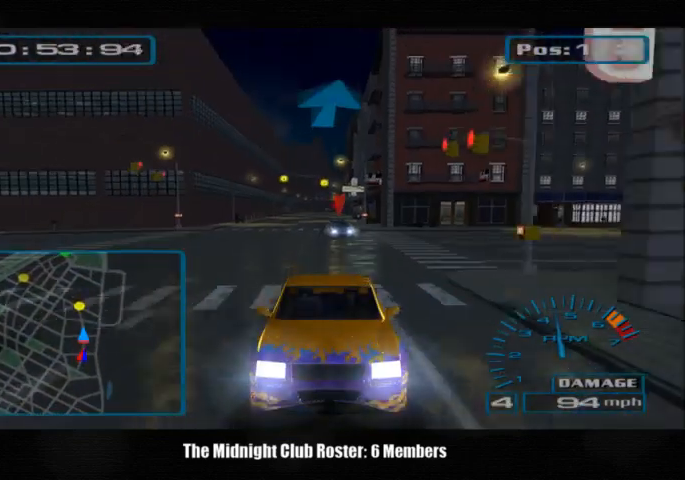
{"buttons": [], "left_stick": "center", "right_stick": "up", "events": [[167, "R2", "up"]]}
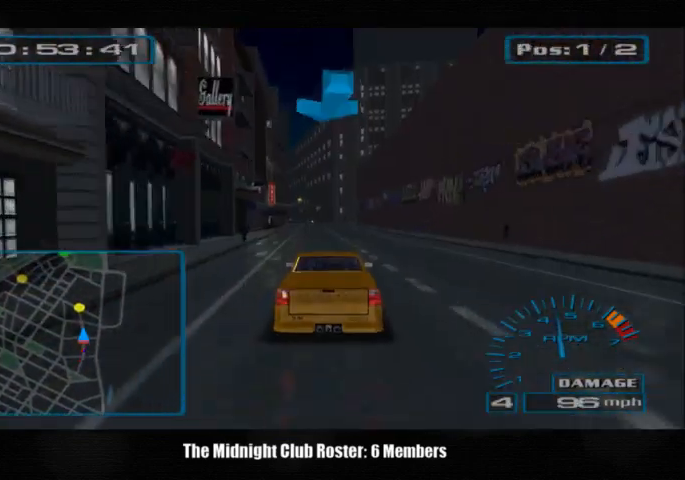
{"buttons": [], "left_stick": "center", "right_stick": "up", "events": []}
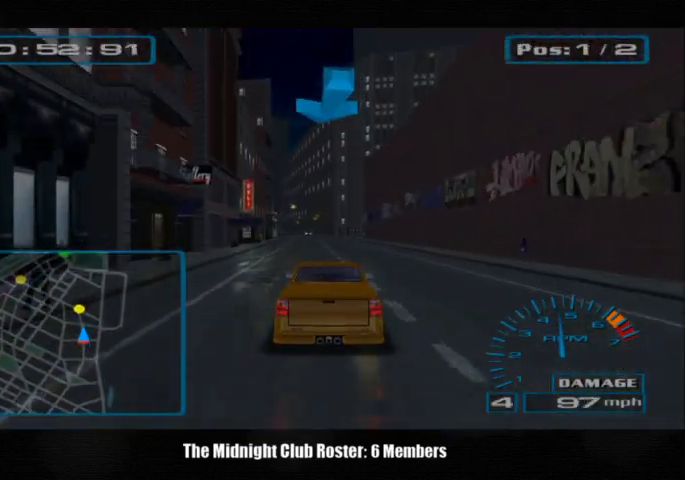
{"buttons": [], "left_stick": "center", "right_stick": "up", "events": []}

### TASK REQUIREMENTS
Copy the preceding data in full and word for word, dropping its pictures.

### EXERCISE RESULT
{"buttons": [], "left_stick": "center", "right_stick": "up", "events": [[167, "R2", "up"]]}
{"buttons": [], "left_stick": "center", "right_stick": "up", "events": []}
{"buttons": [], "left_stick": "center", "right_stick": "up", "events": []}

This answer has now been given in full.